不推荐常规采用溶栓治疗。除非患者急性血栓形成(症状出现时间<14d),症状极为严重(如表现出上腔静脉综合征),且经评估后出血风险较低。

▌12发生上肢肿胀如何处理?

适当抬高患肢,并使用静脉血管活性药物,可以缓解肿胀的症状。常用的静脉血管活性药物包括黄酮类、七叶皂甙类。黄酮类药物(如地奥司明)可以增强静脉张力,降低毛细血管通透性,改善淋巴回流。同时,地奥司明具有一定的抗炎作用。
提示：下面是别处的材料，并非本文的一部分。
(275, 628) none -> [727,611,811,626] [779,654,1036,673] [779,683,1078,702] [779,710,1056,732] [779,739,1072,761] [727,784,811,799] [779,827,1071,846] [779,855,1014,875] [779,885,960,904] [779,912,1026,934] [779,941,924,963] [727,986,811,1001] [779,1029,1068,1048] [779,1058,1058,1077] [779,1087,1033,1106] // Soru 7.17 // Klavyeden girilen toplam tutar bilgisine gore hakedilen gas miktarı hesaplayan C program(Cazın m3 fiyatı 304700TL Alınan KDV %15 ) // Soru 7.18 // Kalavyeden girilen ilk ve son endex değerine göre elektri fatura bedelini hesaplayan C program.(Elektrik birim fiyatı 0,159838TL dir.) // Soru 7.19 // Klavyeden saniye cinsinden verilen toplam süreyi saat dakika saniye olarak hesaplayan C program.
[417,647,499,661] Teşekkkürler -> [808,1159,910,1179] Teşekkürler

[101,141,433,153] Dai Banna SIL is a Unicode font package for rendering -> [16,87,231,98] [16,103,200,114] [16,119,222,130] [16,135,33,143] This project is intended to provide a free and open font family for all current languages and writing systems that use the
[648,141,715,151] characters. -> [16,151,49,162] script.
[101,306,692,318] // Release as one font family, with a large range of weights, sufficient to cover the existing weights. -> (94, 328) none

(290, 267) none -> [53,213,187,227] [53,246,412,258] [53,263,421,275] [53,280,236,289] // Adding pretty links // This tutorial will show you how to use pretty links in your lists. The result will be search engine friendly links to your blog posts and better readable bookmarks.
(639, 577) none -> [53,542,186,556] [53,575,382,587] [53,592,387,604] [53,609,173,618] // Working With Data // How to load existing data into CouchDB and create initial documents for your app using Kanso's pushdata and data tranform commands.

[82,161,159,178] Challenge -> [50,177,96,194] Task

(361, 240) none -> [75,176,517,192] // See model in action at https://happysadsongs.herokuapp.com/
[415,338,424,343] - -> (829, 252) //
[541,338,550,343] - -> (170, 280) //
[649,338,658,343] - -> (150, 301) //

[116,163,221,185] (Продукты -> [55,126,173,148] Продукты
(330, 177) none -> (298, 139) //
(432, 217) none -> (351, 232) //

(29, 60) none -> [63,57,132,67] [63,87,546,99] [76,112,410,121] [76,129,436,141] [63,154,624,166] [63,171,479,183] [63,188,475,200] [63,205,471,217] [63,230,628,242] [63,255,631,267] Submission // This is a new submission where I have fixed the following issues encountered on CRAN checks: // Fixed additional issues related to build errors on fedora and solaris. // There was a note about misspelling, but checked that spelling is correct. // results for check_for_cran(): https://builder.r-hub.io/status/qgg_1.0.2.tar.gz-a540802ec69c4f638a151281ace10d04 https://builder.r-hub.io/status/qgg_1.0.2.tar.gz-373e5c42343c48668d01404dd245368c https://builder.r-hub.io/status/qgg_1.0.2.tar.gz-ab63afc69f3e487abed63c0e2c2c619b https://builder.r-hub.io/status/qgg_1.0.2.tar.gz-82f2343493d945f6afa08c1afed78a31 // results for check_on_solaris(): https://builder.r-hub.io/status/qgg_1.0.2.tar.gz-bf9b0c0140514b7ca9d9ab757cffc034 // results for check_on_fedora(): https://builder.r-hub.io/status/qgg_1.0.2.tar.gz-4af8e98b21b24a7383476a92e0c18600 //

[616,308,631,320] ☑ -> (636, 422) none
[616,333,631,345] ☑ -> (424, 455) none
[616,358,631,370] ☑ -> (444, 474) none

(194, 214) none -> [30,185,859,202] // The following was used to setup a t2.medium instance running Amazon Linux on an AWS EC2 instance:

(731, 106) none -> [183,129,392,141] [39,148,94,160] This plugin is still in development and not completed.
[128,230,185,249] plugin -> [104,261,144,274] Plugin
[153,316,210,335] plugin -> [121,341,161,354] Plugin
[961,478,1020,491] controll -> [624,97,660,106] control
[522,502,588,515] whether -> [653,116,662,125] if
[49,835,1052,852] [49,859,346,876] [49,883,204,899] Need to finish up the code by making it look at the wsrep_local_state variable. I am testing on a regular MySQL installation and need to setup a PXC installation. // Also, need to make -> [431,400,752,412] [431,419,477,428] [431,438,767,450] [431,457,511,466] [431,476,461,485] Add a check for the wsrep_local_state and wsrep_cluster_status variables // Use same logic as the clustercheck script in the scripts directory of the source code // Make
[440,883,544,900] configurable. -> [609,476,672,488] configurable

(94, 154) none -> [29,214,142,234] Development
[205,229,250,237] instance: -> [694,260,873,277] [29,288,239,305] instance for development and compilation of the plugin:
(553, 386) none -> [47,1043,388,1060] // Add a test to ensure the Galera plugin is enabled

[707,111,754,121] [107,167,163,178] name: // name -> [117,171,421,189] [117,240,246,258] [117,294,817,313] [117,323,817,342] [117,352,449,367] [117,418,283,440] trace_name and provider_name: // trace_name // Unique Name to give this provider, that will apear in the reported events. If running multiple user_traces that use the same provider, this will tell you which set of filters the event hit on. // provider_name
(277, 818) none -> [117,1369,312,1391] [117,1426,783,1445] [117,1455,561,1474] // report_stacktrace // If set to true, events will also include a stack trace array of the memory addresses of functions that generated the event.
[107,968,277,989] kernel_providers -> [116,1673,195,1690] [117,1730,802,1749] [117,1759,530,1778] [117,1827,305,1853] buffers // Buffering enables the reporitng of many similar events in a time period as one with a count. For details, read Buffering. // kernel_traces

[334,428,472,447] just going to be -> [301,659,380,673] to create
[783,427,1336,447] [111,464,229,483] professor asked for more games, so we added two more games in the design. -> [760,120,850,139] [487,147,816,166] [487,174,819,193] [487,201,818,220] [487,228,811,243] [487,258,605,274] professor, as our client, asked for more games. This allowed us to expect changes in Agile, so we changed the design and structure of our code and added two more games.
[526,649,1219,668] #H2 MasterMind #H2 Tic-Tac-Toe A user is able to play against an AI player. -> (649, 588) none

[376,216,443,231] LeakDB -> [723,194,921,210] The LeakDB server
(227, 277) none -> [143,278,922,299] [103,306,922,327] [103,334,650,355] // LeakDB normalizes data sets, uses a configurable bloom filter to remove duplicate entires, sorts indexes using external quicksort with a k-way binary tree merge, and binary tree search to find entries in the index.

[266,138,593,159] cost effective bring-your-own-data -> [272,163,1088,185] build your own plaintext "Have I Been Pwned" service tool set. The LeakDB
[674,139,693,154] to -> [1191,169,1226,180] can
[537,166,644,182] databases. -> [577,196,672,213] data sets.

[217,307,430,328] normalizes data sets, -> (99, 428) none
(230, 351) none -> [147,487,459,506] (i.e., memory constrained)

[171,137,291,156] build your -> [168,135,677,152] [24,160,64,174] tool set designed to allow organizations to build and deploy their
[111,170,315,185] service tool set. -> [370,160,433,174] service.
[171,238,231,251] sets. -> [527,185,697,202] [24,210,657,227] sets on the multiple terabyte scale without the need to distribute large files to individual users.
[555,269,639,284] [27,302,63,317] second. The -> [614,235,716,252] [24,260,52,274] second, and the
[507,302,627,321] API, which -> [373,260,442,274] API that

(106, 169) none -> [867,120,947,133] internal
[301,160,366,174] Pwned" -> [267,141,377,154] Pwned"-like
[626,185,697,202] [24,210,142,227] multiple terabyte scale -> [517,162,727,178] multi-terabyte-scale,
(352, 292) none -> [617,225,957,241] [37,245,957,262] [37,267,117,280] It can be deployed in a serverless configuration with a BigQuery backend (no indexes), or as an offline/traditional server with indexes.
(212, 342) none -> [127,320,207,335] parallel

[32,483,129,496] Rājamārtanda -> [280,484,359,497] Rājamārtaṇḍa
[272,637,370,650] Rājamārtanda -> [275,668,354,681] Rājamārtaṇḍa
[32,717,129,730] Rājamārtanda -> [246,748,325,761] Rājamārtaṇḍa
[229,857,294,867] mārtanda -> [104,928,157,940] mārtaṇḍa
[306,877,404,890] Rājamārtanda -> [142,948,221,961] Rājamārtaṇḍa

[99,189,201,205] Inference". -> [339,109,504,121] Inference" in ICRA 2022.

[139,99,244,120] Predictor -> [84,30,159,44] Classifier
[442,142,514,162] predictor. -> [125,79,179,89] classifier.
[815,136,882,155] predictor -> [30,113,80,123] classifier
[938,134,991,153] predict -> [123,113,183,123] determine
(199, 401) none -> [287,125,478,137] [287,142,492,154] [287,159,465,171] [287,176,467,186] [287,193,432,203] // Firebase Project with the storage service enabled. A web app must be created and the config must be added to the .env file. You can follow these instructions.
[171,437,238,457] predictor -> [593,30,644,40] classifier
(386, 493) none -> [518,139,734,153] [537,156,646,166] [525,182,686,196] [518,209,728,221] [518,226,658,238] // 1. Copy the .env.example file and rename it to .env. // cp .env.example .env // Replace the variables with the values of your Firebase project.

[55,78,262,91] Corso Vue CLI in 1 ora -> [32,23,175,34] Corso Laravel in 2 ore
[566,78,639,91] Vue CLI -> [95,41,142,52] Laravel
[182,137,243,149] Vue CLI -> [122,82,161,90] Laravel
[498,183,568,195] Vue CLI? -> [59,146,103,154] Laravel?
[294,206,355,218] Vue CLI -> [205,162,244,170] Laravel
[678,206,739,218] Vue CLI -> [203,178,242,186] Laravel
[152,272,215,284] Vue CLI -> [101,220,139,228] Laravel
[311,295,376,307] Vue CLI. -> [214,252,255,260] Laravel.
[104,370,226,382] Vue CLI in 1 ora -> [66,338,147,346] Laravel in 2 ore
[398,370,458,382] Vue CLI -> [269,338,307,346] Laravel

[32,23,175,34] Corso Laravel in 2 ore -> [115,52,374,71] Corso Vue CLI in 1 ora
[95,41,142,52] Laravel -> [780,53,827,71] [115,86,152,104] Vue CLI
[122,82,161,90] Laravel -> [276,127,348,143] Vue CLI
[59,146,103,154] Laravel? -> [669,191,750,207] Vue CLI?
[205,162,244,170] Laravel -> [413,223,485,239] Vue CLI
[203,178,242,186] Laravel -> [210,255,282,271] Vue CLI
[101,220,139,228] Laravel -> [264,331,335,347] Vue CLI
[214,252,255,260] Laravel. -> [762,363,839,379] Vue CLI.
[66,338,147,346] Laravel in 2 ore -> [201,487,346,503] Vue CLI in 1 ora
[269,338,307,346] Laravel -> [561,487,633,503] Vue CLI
DVT非急性期可使用物理治疗,包括加压弹力袜和间歇气压治疗。对于血栓性浅静脉炎导致的肿胀症状,也可局部进行50%硫酸镁湿热敷。

▌13疼痛如何处理?

病人疼痛来源于严重肿胀以及局部炎症刺激。前者主要发生在DVT,根本措施是正规抗凝促进血栓消融。后者主要发生在血栓性浅静脉炎,常依赖于抗炎药物缓解症状。局部予多磺酸黏多糖软膏外涂有助于缓解疼痛。单药地奥司明或联合多磺酸黏多糖可改善静脉炎局部疼痛。对于症状较明显者,需用口服和(或)外用的NSAIDs,如布洛芬、双氯芬酸等。

▌14导管失功的常见原因及如何处理?

导管失功的因素包括管腔内的血栓或纤维蛋白鞘和纤维蛋白尾引起的血栓性失功(约占60%),和药物沉淀或机械原因引起的非血栓性失功。抗凝药物(如肝素)对恢复导管通畅性无效,常用溶栓药物包括;尿激酶或重组尿激酶、阿替普酶、瑞替普酶、替奈普酶和蛇毒纤溶酶等。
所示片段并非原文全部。